11. On the admitted facts and in the light of the principles mentioned above, this O.P. is liable to be dismissed. As regards the allegation that there

has been violation of Rule 5 of the Rules, as stated earlier, the counsel was placing much reliance on the report of the advocate-Commissioner. The

Commissioner''s report states that there is a 15 meters away from the site and a house owned by Parambath Kunjahammed at a distance of 46.1

meters from the site. It has been stated in the counter affidavit that nobody is residing or dwelling in the It is used only for thrashing paddy. The

Advocate-Commissioner also did not notice anybody residing there and his report also does not show that he noticed any indication to infer or

conclude that it is dwelling house. The other allegations and averments in the report of the Commissioner have been denied in the counter-affidavit.

At the time of enquiry before Ext. P7 was granted, there was no dwelling or residential house within the prohibited distance. No reply affidavit has

been led to the counter affidavit filed by the 4th respondent. I do not think that this Court could investigate into the disputed facts and I am also of

the view that it is not proper for this Court to go into the disputed facts and find out whether the site in respect of which sanction was granted was

a fit one or not for granting such a sanction. A Division Bench of this Court in Moossa v.

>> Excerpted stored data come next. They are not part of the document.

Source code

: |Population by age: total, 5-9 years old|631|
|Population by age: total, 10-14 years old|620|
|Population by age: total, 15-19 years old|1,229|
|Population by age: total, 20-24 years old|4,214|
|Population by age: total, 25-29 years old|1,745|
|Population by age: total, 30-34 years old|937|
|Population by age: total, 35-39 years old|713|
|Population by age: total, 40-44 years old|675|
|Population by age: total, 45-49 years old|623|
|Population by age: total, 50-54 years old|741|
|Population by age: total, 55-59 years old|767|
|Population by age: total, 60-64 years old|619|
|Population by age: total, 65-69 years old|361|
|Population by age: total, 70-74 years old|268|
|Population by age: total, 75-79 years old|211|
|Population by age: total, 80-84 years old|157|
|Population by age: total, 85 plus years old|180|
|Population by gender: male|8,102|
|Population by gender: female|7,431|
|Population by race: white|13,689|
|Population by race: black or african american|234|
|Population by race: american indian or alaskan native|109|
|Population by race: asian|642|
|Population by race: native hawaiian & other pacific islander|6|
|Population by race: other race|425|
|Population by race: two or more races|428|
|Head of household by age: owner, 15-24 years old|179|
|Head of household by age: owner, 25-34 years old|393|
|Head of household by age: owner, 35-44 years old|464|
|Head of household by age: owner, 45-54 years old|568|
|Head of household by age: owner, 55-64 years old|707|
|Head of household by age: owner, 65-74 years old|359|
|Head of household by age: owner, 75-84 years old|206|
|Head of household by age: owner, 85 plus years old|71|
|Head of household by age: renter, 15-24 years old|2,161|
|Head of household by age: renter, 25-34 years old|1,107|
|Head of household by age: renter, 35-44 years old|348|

State (1960 KLT 630) has observed as follows:

It is obvious that proceedings under Article 226 are particularly inept to investigate questions of fact and therefore such allegations as are made by

the petitioner to support the plea of mala fide, which are denied or challenged by the Government, cannot be ascertained in these proceedings.

Therefore, whether the Government''s conclusion of the site being fit is correct or otherwise cannot be investigated under Article 226 and the

position is similar so far as the allegation of being no mosque in the locality is concerned.

It follows from the above discussion and finding that this O.P. is devoid of any merit and the same is hereby dismissed. No costs.